"The transaction provides the group with a substantially de-levered balance sheet, new capital and a strong platform for its staff, operations and publications," JPIMedia, a company formed by the bondholders, said on Saturday.

Johnston Press, which also publishes the "i" national newspaper, said in July it was exploring debt restructuring, before putting itself up for sale last month and then announcing on Friday that it would be bought by some its creditors.

"The sale of the business to JPIMedia is an important one for the Johnston Press businesses as it ensures that operations can continue as normal, with employees' rights maintained, suppliers paid, and newspapers printed," said chief executive David King, who remains at the helm of the newspaper group.

JPIMedia said bondholders were writing off more than 60 percent of senior secured debt, reducing this to 85 million pounds ($109 million) from 220 million pounds, and would delay full repayment until December 2023.

The bondholders would also provide an extra 35 million pounds in funding to the business, which has struggled in a tough environment for traditional publishers.

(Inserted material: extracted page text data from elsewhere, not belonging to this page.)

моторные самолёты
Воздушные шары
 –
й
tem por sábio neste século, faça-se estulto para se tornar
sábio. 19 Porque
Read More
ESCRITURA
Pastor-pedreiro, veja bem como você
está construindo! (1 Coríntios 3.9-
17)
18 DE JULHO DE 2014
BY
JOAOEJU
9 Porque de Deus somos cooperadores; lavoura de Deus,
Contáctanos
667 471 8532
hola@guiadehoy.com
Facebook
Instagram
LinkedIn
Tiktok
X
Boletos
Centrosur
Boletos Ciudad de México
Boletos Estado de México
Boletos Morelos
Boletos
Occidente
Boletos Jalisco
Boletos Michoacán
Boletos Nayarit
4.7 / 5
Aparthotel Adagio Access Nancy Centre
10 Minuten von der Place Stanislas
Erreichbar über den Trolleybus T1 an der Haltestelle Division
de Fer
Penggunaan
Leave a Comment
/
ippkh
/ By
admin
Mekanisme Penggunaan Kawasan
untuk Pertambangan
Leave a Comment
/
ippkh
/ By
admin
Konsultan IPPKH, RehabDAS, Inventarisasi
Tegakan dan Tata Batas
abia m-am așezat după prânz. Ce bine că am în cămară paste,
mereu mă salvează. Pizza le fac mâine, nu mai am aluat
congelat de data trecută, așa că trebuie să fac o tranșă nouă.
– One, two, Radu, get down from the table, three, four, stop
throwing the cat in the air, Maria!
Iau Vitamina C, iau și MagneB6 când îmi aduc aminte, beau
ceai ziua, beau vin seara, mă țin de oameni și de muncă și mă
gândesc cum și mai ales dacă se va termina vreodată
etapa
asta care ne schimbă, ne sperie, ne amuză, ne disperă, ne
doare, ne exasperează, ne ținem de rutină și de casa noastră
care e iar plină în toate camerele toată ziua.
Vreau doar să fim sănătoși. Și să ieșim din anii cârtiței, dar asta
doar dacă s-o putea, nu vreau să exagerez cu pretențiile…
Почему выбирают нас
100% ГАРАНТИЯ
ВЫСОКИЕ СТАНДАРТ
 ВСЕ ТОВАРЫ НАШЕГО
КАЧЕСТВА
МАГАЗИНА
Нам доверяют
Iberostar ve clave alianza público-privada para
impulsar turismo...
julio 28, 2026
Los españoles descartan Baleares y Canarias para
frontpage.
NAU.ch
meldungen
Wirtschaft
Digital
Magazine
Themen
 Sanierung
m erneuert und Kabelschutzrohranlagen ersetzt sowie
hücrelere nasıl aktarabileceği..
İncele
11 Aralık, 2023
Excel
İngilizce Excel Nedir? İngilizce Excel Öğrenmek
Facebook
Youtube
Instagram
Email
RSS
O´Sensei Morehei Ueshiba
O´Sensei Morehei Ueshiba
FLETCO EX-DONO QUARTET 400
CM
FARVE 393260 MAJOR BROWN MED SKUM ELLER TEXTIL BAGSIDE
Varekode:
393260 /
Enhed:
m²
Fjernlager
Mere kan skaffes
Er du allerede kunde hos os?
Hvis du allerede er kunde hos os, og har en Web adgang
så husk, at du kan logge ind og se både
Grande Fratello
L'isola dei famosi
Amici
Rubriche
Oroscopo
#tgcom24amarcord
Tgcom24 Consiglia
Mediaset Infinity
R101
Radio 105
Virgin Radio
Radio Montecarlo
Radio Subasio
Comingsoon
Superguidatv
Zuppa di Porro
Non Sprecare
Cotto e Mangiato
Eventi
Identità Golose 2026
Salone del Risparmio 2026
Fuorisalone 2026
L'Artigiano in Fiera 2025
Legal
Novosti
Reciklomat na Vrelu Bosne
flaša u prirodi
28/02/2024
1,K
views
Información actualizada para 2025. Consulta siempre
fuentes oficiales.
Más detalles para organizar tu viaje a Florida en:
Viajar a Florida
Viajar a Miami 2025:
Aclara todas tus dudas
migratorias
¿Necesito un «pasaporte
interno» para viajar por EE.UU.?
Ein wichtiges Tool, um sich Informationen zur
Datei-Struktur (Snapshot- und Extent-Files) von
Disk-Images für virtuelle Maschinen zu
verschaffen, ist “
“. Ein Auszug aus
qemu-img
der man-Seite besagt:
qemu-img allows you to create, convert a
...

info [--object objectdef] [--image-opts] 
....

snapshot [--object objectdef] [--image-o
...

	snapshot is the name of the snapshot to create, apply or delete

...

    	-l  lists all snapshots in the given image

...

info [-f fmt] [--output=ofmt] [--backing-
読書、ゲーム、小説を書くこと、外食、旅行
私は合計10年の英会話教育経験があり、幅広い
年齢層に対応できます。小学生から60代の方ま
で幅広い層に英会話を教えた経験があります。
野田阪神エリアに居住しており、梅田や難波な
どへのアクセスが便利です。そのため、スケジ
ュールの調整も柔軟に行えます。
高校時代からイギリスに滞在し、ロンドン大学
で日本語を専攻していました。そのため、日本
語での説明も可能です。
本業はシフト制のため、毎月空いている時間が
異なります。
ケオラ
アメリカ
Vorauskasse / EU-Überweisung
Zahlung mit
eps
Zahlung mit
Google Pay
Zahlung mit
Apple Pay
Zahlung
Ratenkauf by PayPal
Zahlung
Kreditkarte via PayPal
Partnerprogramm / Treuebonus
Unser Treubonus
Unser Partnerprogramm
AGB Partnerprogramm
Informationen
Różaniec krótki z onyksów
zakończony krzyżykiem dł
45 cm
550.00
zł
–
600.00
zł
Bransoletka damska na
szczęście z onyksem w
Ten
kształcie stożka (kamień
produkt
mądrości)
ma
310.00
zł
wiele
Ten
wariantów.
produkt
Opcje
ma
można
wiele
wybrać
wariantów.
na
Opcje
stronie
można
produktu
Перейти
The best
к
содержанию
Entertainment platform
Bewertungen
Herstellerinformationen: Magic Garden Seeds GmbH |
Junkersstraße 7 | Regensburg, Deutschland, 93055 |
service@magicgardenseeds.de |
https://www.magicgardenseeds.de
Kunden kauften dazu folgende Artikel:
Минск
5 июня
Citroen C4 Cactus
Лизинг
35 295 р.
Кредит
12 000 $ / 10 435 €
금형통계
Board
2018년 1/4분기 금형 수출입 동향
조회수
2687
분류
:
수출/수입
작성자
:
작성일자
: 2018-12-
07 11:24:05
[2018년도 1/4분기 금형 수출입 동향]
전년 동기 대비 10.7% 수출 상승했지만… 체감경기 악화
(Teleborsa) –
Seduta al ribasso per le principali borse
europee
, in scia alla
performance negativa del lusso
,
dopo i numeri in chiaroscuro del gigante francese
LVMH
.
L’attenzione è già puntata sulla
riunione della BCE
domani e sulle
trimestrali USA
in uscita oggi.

Around 250 current employees are at risk of losing some of their pensions, King said in a letter to staff that was later published online by the group's editor-in-chief, Jeremy Clifford.

Johnston Press said on Friday that its defined benefit pension scheme would not transfer to the new entity.

The Pension Protection Fund (PPF), an industry-funded lifeboat for ailing schemes, would be notified and the PPF, with the assistance of the scheme's trustees, would then assess whether the scheme needs to enter the PPF.